Moreover, we cannot often be sure if the result returned by an algorithm is indeed a global minimum. Maybe there exists a better solution that hasn’t been considered yet?

Smooth vs non-smooth vs noisy objectives:

### 6.1.4 Example Objective over a 2D Domain

Of course, our objective function does not necessarily have to be defined over a one-dimensional domain.
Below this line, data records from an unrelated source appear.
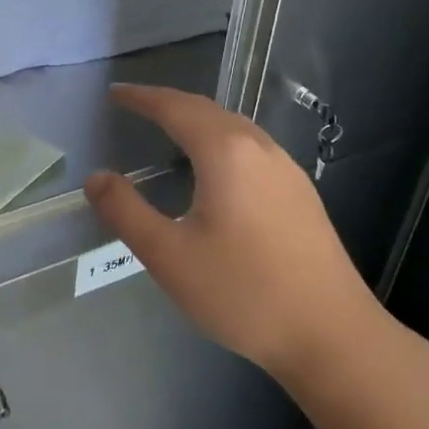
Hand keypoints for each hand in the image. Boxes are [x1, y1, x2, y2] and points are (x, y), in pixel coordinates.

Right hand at [83, 84, 389, 387]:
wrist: (332, 334)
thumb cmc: (243, 292)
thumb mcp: (169, 256)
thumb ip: (126, 211)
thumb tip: (96, 177)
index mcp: (226, 152)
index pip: (175, 108)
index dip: (142, 97)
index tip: (115, 93)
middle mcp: (259, 148)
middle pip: (207, 110)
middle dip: (169, 103)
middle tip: (136, 106)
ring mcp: (286, 169)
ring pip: (234, 127)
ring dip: (198, 120)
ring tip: (170, 130)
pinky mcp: (301, 192)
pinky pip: (252, 147)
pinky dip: (221, 140)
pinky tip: (216, 168)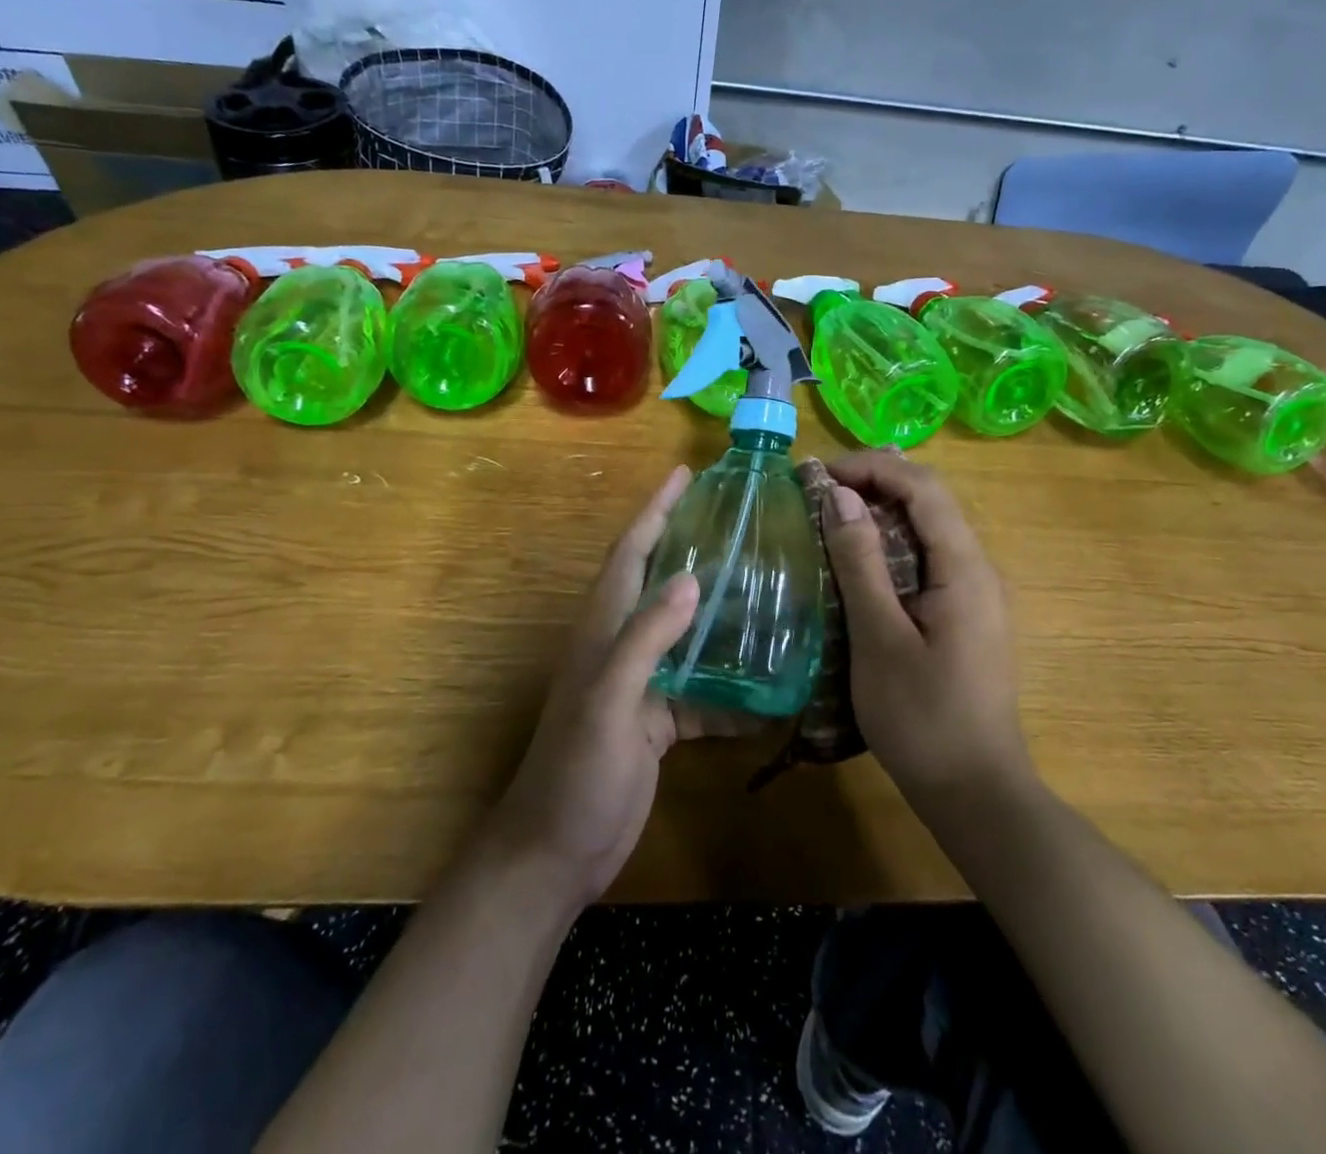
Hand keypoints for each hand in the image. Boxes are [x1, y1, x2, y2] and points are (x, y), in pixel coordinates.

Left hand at [484, 465, 723, 909]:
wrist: (557, 852)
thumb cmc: (576, 771)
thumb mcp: (609, 700)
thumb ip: (645, 638)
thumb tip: (693, 578)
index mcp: (603, 629)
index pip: (631, 552)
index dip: (655, 510)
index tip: (684, 474)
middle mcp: (622, 646)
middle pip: (660, 582)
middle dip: (691, 545)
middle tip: (739, 521)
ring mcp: (641, 685)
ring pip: (686, 633)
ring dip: (719, 612)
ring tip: (767, 589)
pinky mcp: (657, 722)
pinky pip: (701, 690)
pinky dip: (730, 686)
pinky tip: (769, 686)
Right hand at [822, 451, 1031, 804]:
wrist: (975, 793)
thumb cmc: (922, 718)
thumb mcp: (880, 637)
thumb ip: (861, 562)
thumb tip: (840, 495)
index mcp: (965, 568)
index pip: (924, 487)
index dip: (872, 467)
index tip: (820, 475)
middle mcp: (978, 569)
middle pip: (930, 500)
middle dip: (874, 483)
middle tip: (817, 493)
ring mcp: (975, 594)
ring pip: (928, 529)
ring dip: (880, 513)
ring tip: (828, 517)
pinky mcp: (964, 615)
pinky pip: (927, 559)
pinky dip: (889, 546)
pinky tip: (857, 563)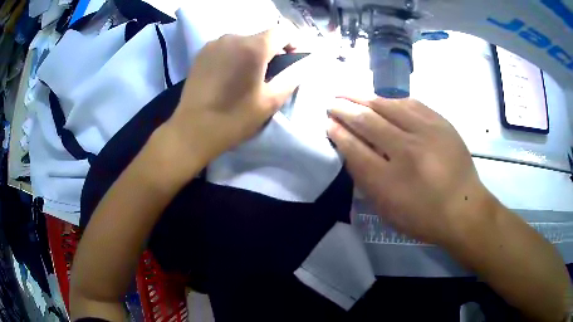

For example, consider the following function: $g(x_1,x_2)=\log\left((x_1^{2}+x_2-5)^{2}+(x_1+x_2^{2}-3)^{2}+x_1^2-1.60644\dots\right)$

g  <- function(x1, x2)
log((x1^2+x2-5)^2+(x1+x2^2-3)^2+x1^2-1.60644366086443841)
x1 <- seq(-5, 5, length.out=100)
x2 <- seq(-5, 5, length.out=100)
# outer() expands two vectors to form a 2D grid
# and applies a given function on each point
y  <- outer(x1, x2, g)

There are four local minima:

x1 x2 f(x1,x2)
2.278005 -0.6134279 1.3564152
-2.612316 -2.3454621 1.7050788
1.798788 1.1987929 0.6954984
-1.542256 2.1564053 0.0000000

The global minimum is at $$(x_1^*, x_2^*)$$ as below:

g(-1.542255693195422641930153, 2.156405289793087261832605)
## [1] 0

Let’s explore various ways of depicting $$f$$.

A contour plot:

contour(x1, x2, y, las=1, nlevels=25)
points(-1.54226, 2.15641, col=2, pch=3)

A filled contour plot (a heatmap):

filled.contour(x1, x2, y, las=1)

Alternatively:

image(x1, x2, y, las=1)
contour(x1, x2, y, add=TRUE)

A perspective plot:

par(mfrow=c(1,2)) # 2 in 1
persp(x1, x2, y, las=1, phi=30, theta=-5, shade=2, border=NA)
persp(x1, x2, y, las=1, phi=30, theta=75, shade=2, border=NA)

As usual, depicting functions that are defined over high-dimensional (3D and higher) domains is… difficult. Usually 1D or 2D projections can give us some neat intuitions though.